江戸時代中期以降、山形は「左遷地」だった。

まず、大老職・堀田正俊の子・正仲が下総古河から出羽山形に転封となった。

堀田正俊は綱吉政権樹立の最大の功労者だったが、時が経つにつれ両者はすれ違うようになり、綱吉将軍は稲葉正休をけしかけ正俊を刺殺させた。また、稲葉正休もまたその場で「口封じ」された。

正俊の子・正仲は家督相続は許されたものの出羽山形に左遷となった。

その翌年には陸奥福島に左遷となり、堀田家は窮乏していった。

堀田正仲のあとも山形は不祥事大名の左遷場所になり続けた。

家重将軍の代になると、首席老中・松平乗邑の子・乗佑が下総佐倉から出羽山形に左遷された。

乗邑は吉宗将軍の首席老中として享保の改革を二人三脚で推し進めて来たが、家重将軍に代替わりしてわずか数日で罷免された。

家督を継いだ乗佑は山形に左遷された。

乗佑が山形藩主だった18年の間に大きな飢饉が山形を襲い、このため松平家では山形城の一部を破却して薪にする一方で城下町に田畑を作る有り様だった。

乗佑は在任18年で三河西尾に転封となり、荒廃した山形は代官支配となった。

次の左遷大名は老中・秋元涼朝で、武蔵川越から山形に左遷された。

涼朝の左遷理由は田沼意次に無礼を働いたというものだった。

あるとき、田沼が涼朝と江戸城の廊下ですれ違った。田沼は考えごとをしていて涼朝に気付かず挨拶をし忘れた。

これを「無礼者め!」と涼朝は咎めた。

田沼は正直に事情を話して丁重に詫びたのだが、涼朝は田沼を「紀州者(新参者)」と思って見下していたため簡単に許さなかった。

困った田沼は家治将軍に申し出た。

家治将軍は「田沼はきちんと詫びておるのに。

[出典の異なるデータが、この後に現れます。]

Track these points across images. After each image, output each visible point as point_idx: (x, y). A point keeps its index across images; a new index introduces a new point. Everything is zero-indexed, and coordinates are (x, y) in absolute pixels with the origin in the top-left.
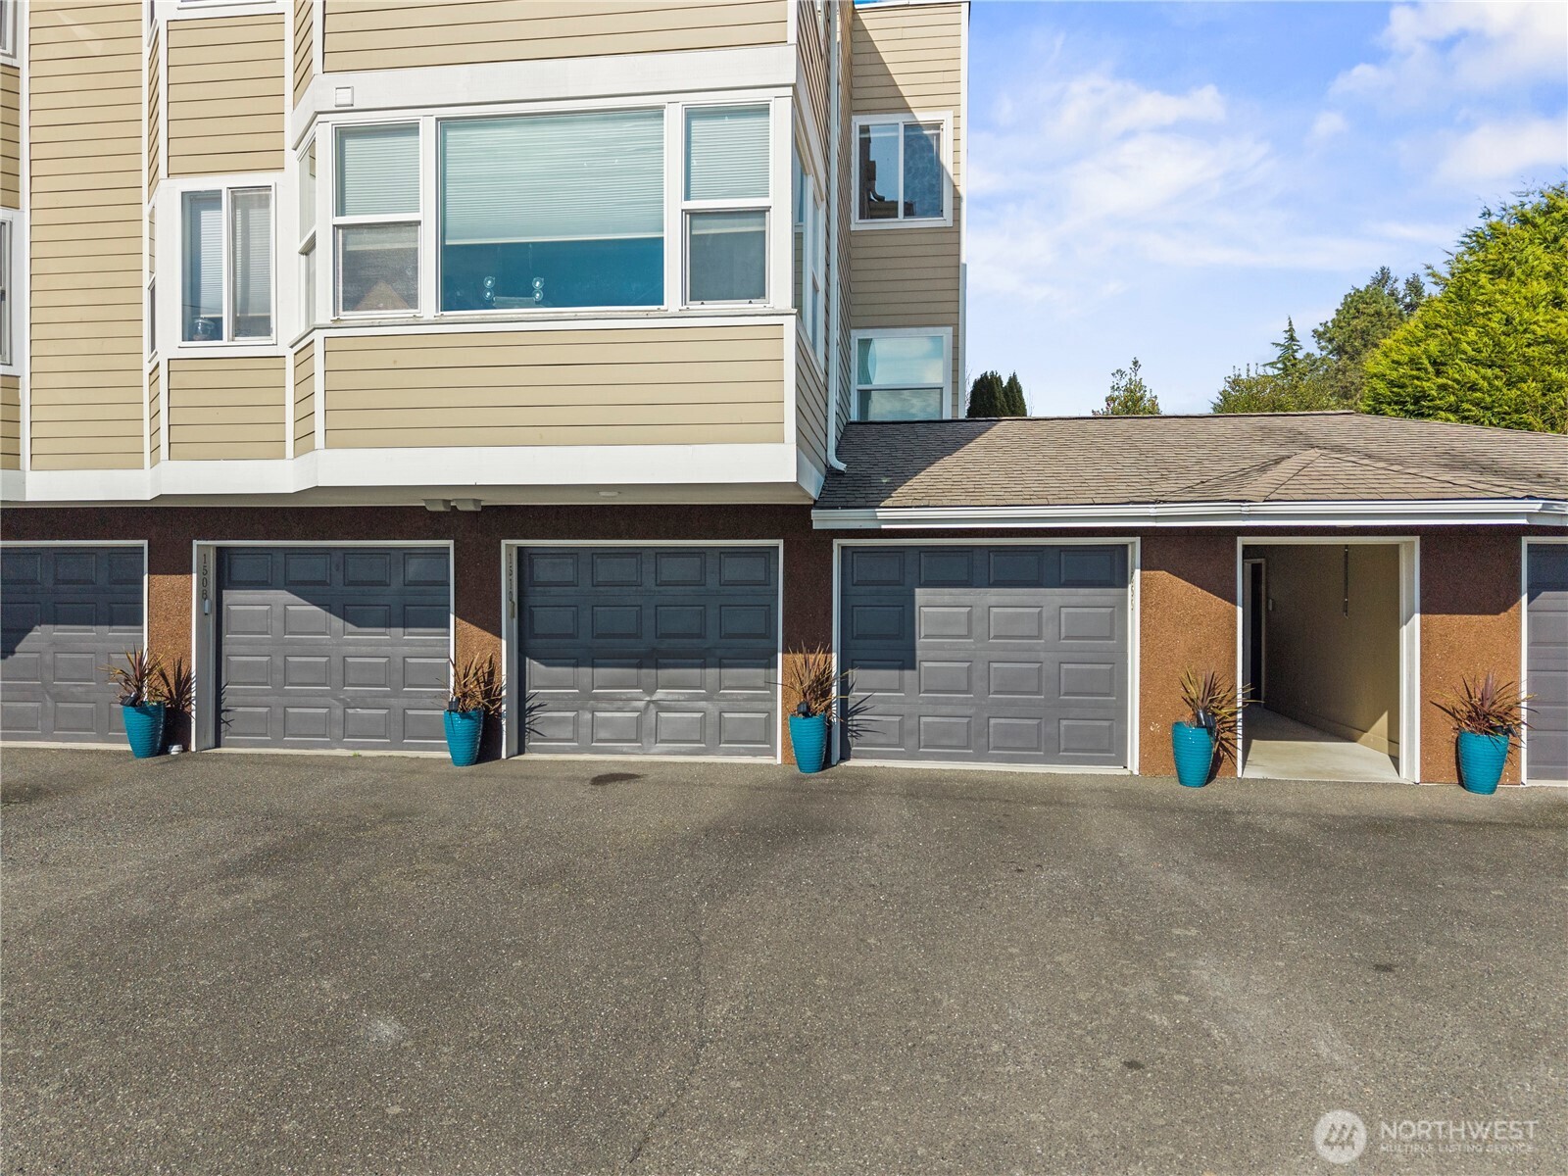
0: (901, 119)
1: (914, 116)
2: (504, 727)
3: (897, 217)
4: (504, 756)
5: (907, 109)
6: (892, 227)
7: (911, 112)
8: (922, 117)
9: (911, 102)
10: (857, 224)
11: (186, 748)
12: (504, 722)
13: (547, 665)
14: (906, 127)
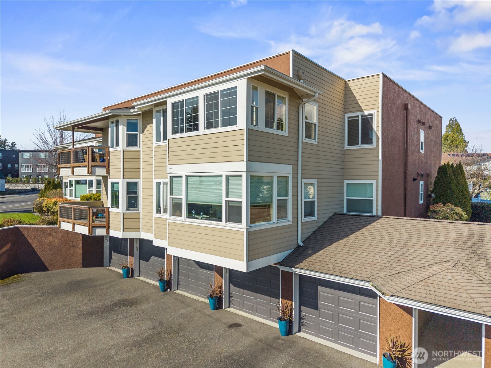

秋元は行き過ぎだ」と怒り、涼朝に山形への左遷を命じた。

涼朝は山形が荒廃して代官支配になっているのを知っていたためさっさと隠居した。

跡を継いだ永朝が山形に赴任したが、隠居した涼朝は死ぬまで山形に行かなかった。

最後の左遷大名は老中・水野忠邦で、忠邦も涼朝同様山形に赴任すること無く死んだ。

忠邦は天保の改革の失敗の責任を取らされたのだ。

唐津→浜松→山形と転封するごとに水野家は貧乏になっていき、家臣のボヤキも年々増えていった。

山形藩主の変遷を見ると、柳営(人事)での面白い発見がいくつもある。